Hacia el siglo III a.C. un nuevo contendiente comenzaba a destacarse en la lucha por la hegemonía en el Mediterráneo. Roma comenzaba a hacer sentir su presencia entre egipcios, griegos y demás pueblos de la región. Pero antes de que pudiese alzarse como una potencia en todo su derecho era necesario pasar una prueba de fuego; combatir a muerte contra otro prometedor aspirante, una prospera ciudad que se hallaba al otro lado del mar, en el norte de África, en el país que hoy conocemos como Túnez.
Cártago había sido fundada por los fenicios medio milenio antes y desde entonces había crecido hasta convertirse en un país rico y cuyos intereses comerciales se extendían a todo lo largo y ancho del Mediterráneo. Fue en el sur de Italia, en la isla de Sicilia, donde ambos poderes vendrían a enfrentarse por primera vez, dando inicio a largas guerras que se prolongarían por más de un siglo.
Todo empezó por un conflicto local entre dos pequeños señorios de Sicilia. Por un lado los memertinos de Mesina y por el otro, Siracusa, gobernada por el rey Hierón II. Fueron los memertinos quienes buscaron la protección de Roma, mientras que Siracusa pidió ayuda a Cártago. Pronto, sin embargo, los romanos prevalecieron y tomaron el control de la mayor parte de la isla. Frente a esto Hierón II aceptaría las condiciones de paz impuestas por los vencedores, que respetaban la independencia de la ciudad pero solo le otorgaban soberanía sobre una reducida porción de sus antiguos dominios. La guerra entre Roma y Cártago continuaría en otros frentes, tanto terrestres como marítimos, pero en lo inmediato el asunto había terminado para Siracusa, la que ahora se contaba entre los aliados de Roma.
Testigo de esos días debió haber sido el joven Arquímedes, quien nació en la misma Siracusa, en el 287 a.C. Su padre fue un hombre llamado Fidias, astrónomo cercano a la nobleza siracusana, y de quien seguramente heredó tanto su pasión por la ciencia como sus influencias en la corte. Más tarde habría estudiado en la Gran Biblioteca de Alejandría donde hizo amistad con Eratóstenes. Quizás unos de sus maestros pudo haber sido el propio Euclides.

DATOS ALMACENADOS

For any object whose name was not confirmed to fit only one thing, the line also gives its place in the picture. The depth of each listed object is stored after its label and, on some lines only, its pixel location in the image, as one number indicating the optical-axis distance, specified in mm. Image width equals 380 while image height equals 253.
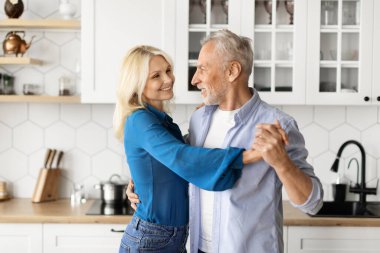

PREGUNTAS DEL MATERIAL
1. Traduce al inglés la siguiente oración del texto sobre Siracusa: «Pronto, sin embargo, los romanos prevalecieron y tomaron el control de la mayor parte de la isla.»
2. Indica si cada afirmación concuerda con el texto sobre Siracusa. Responde sí o no y cita las palabras del texto que lo deciden.
(a) Arquímedes nació en Siracusa en el 287 a.C.
(b) Fidias, el padre de Arquímedes, era matemático.
(c) Las guerras entre Roma y Cartago duraron menos de medio siglo.
3. Escribe la continuación del texto sobre Siracusa a partir de su última oración.

RESPUESTAS ESCRITAS
1. Soon, however, the Romans prevailed and took control of most of the island.

2.
(a) Sí: «nació en la misma Siracusa, en el 287 a.C.»
(b) No: «astrónomo cercano a la nobleza siracusana»
(c) No: «largas guerras que se prolongarían por más de un siglo»

3.
Tras regresar a Siracusa, Arquímedes llegaría a ser un importante consejero de Hierón II, y fue cumpliendo este rol donde ocurrieron los hechos que le llevarían a realizar el más famoso de sus descubrimientos. Ocurrió que el rey había contratado los servicios de cierto artesano para que le forjara una nueva corona, y para tal efecto le entregó la cantidad justa de oro requerida para el trabajo. Sin embargo existía la posibilidad que el artesano se hubiese quedado con parte del preciado metal, reemplazando la cantidad sustraída con plata, alteración que no es detectable a simple vista.
¿Como saberlo? Una posibilidad era fundir la corona, pero eso significaba destruirla. Otra alternativa era pesarla, pues la plata es más liviana que el oro. Pero siendo un hombre astuto, el artesano bien podría haber agregado más plata, la suficiente como para alcanzar un peso semejante. Fue en este punto que Hierón II solicitó la ayuda de Arquímedes, pidiéndole determinar la pureza del metal sin dañar la corona. Dice la leyenda que Arquímedes encontró la solución mientras se introducía en una tina dispuesto a darse un reconfortante baño. Entonces notó que a medida que su cuerpo se hundía en el agua, esta rebalsaba por los bordes y caía al suelo.
Por supuesto, era una cuestión de volumen. Un objeto al ser sumergido desplazará una cantidad de agua equivalente a su tamaño. Arquímedes razonó que si tenemos dos coronas del mismo peso pero una hecha de oro puro y la otra mezclada con plata, la primera debía ser necesariamente más pequeña que la segunda. Se sabía cuanto oro había sido suministrado por el rey, y una cantidad similar podía ser metida en un recipiente lleno de liquido, lo mismo que la corona. Si en ambos casos la cantidad de agua que cayera por los bordes era semejante, no habría duda de la honestidad del artesano.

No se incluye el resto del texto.